Но я говорил - громко и ясно! Я говорил, я мог бы теперь рассказать,
что произошло в ту ночь на понтонном мосту, я доказал бы, что нож - мой,
что я потерял его, когда наклонялся над убитым. Поздно! Опоздал на всю
жизнь, и уже ничем нельзя помочь!
Обхватив голову руками, я лежал в темноте. В избе было холодно, ноги
застыли, но я так и не встал до утра. Я решил, что больше не стану
говорить. Зачем? Все равно он умер, и я его никогда не увижу.
Глава седьмая
МАТЬ
Я плохо помню Февральскую революцию и до возвращения в город не
понимал этого слова. Но я помню, что загадочное волнение, непонятные
разговоры я тогда связал с моим ночным гостем, научившим меня говорить.

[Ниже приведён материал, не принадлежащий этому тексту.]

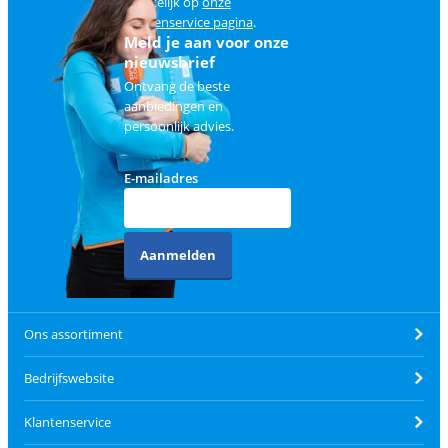
makkelijk op
onze
klantenservice pagina
.
Meld je aan voor onze
nieuwsbrief
Ontvang de beste
aanbiedingen en
persoonlijk advies.
E-mailadres
Aanmelden
Ons assortiment
Bedrijfswebsite
Klantenservice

По вечерам, насаживая на палочки картошку, я часто думал о нем, и все
таинственнее, все привлекательнее он мне представлялся. Почему он так
неожиданно исчез? Не простился, не сказал, куда он идет. Почему он
прятался на чердаке? Почему не хотел лечить старостину Маньку и даже к
Петровне не пошел? Где он теперь? Вернется ли? Просыпаясь по ночам, я
прислушивался: не стучат ли в окно? Не он ли? Никто не, стучал, только
мягко, с неслышным шумом падал снег на наш дом, и вдруг начинал свистеть в
трубе ветер.
И никто не спрашивал нас о нем. Но я был уверен, сам не знаю почему,
что теперь все было бы иначе. Теперь ему не пришлось бы прятаться на
чердаке. Пожалуй, он не отказался бы теперь познакомиться с Петровной!
Я не заметил, когда окончилась весна. Но лето началось в тот день,
когда "Нептун", свистя и грозно пятясь задом, причалил к пристани, на
которой мы с мамой ждали его с утра.
Минька, в кепке с золотыми буквами, в синей, уже изрядно потрепанной
курточке, стоял, как прежде, на лесенке, отважно и небрежно поглядывая на
пассажиров. Бородатый капитан-рулевой глухо говорил в трубку: "Стоп!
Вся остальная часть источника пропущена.